Technology has changed the way in which people engage in public discourse. Facebook is no exception. It provides a global network for exchanging opinions without reliance on mass-media intermediaries.
Writing on Facebook walls has legal consequences. The terms and conditions of Facebook provide at paragraphs 3.7 that: “You will not post content that: is hate speech, threatening… incites violence…”, and at 5.1: “You will not post content or take any action on Facebook that (…) otherwise violates the law.”
In Mauritius, section 206 of the Criminal Code creates the offence of “outrage against public and religious morality” through the use of words, exclamations or threats used in a public place or any writing sold or distributed or exhibited in any public place. My reading is that there will be considerable difficulty to bring a Facebook wall post or like under the definition of outrage. When interpreting penal laws, care should be taken not to bring people under the ambit of the law if they do not so fall under the plain ordinary meaning thereof.
Section 282 of the Criminal Code criminalises “Stirring up racial hatred”. Any person who, with intent to stir up hatred against any section of the public, publishes any writing which is threatening, abusive or insulting or broadcasts any such matter, shall commit an offence and shall be liable to a fine not exceeding Rs 25,000 and to prison for a maximum of 10 years. This provision can be used to prosecute Facebook posts and likes.
The other provision of law which is of interest is section 46 of the Information and Communications Act (ICTA). It provides, inter alia, that any person who uses an ICT service for transmitting a message which is grossly offensive, or of an indecent, obscene or menacing character, or for the purpose of causing annoyance, inconvenience or needless anxiety to any person or which is likely to endanger State defense, public safety or public order, commits an offence and is liable to a maximum fine of Rs 1 million and to maximum imprisonment of 5 years. This provision is widely used to prosecute those using a mobile phone to send menacing messages or to cause annoyance.
The Computer Misuse and Cybercrime Act 2003 criminalises, inter alia, the offence of unauthorised access to data and provides that any person who causes a computer system to perform a function, knowing that the access he intends to secure is unauthorised, commits an offence and is liable to a fine not exceeding Rs 50,000 and to imprisonment not exceeding 5 years. This section of the law is used to prosecute the unlawful withdrawal of money at ATMs.
Besides criminal liability, a Facebook post can also entail civil liability under article 1382 of the Civil Code which provides that « Tout fait quelconque, de l’homme, qui cause à autrui un dommage, oblige celui par la faute duquel il est arrivé, à le réparer ».
The above legal provisions have to be analysed together with article 12 of our Constitution which protects freedom of expression. The exercise of this freedom is subjected to such conditions or restrictions as are necessary in a democratic society and for the protection of others.
Mauritian courts have not yet ruled on Facebook posts and likes. It is interesting to note that in India, a woman used Facebook to question the need to shut down Mumbai for the funeral of a controversial political leader.
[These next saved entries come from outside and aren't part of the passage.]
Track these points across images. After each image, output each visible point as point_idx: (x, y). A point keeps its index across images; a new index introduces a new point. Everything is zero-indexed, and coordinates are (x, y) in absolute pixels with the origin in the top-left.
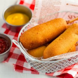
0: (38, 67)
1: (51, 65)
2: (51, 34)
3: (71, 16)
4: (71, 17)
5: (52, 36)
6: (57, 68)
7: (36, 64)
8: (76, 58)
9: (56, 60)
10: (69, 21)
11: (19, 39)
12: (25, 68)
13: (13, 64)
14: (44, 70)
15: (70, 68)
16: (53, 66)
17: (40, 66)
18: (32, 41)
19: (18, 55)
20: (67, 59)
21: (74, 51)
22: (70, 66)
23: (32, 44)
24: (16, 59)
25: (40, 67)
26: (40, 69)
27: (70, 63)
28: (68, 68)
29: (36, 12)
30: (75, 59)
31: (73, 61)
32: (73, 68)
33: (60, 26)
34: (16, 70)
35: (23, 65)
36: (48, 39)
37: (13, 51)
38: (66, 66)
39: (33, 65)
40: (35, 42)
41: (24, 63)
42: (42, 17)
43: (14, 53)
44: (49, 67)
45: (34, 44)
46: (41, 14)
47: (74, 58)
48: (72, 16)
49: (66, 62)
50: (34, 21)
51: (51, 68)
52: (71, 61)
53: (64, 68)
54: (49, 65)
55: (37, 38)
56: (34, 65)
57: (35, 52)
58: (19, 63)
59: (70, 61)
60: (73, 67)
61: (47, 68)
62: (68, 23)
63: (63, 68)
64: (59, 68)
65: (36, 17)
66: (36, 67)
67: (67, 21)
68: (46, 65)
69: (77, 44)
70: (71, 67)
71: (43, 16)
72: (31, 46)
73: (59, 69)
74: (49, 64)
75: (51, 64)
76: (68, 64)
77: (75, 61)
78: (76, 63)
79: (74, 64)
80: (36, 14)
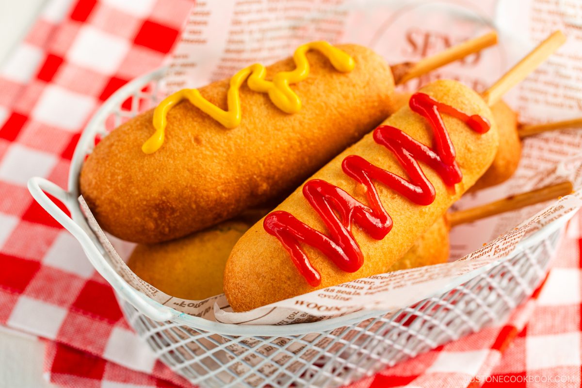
0: (197, 359)
1: (281, 351)
2: (286, 144)
3: (427, 37)
4: (426, 45)
5: (293, 157)
6: (325, 372)
7: (182, 343)
8: (447, 310)
9: (312, 320)
10: (407, 64)
11: (79, 176)
12: (114, 365)
13: (42, 339)
14: (239, 380)
15: (408, 373)
16: (296, 358)
17: (209, 353)
18: (162, 193)
19: (72, 277)
20: (389, 315)
21: (434, 260)
22: (410, 359)
23: (162, 208)
24: (61, 303)
25: (210, 364)
26: (212, 374)
27: (410, 337)
28: (398, 372)
29: (207, 14)
30: (441, 313)
31: (431, 328)
32: (430, 370)
33: (346, 97)
34: (53, 380)
35: (102, 349)
36: (268, 178)
37: (42, 254)
38: (384, 361)
39: (166, 350)
40: (181, 197)
41: (107, 334)
42: (242, 42)
43: (49, 268)
44: (267, 361)
45: (173, 210)
46: (236, 23)
47: (437, 307)
48: (432, 40)
49: (385, 334)
50: (192, 65)
51: (282, 370)
52: (417, 324)
53: (370, 373)
54: (269, 350)
55: (191, 171)
56: (173, 346)
57: (179, 266)
58: (79, 331)
59: (407, 324)
60: (428, 365)
61: (253, 370)
62: (399, 79)
63: (361, 371)
64: (340, 370)
65: (203, 42)
66: (187, 363)
67: (393, 69)
68: (252, 351)
69: (458, 216)
70: (419, 367)
71: (246, 37)
72: (151, 225)
73: (338, 380)
74: (266, 343)
75: (282, 342)
76: (397, 347)
77: (442, 327)
78: (450, 342)
79: (434, 345)
80: (205, 23)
A case of hurting religious feelings through social media was lodged against her and another lady who liked her post. The Press Council of India condemned this incident as a violation of freedom of speech which is guaranteed by article 19 of the Indian Constitution. This attempt by the police to regulate free speech was considered to be “unconstitutional”.
In the UK, a judge defended the right of people to speak their mind even if others are offended as the necessary price of free speech in a case on demotion for opposing gay marriage. In the USA, a Facebook “like” is considered to be a form of speech and is protected under the First Amendment. Clicking the “like” button causes a statement that the user “likes” something to be published. Liking a political candidate’s campaign page communicates the user’s approval of the candidate and supports his campaign; it is the internet equivalent of displaying a political sign on one’s front yard.
Facebook can represent uncontrolled danger to a state. For instance, Facebook was used to coordinate the riots which broke out in London in 2011. For the individual, he considers Facebook as empowering him to communicate as though he was in a law-free zone. This is a mistake. Uncontrolled communications can lead to criminal and civil liability. The legal regulation of social media is challenging because it does not fit with the paradigms of existing laws, which struggles to keep up and adapt to social media, to regulate the individual’s instant access to self-expression.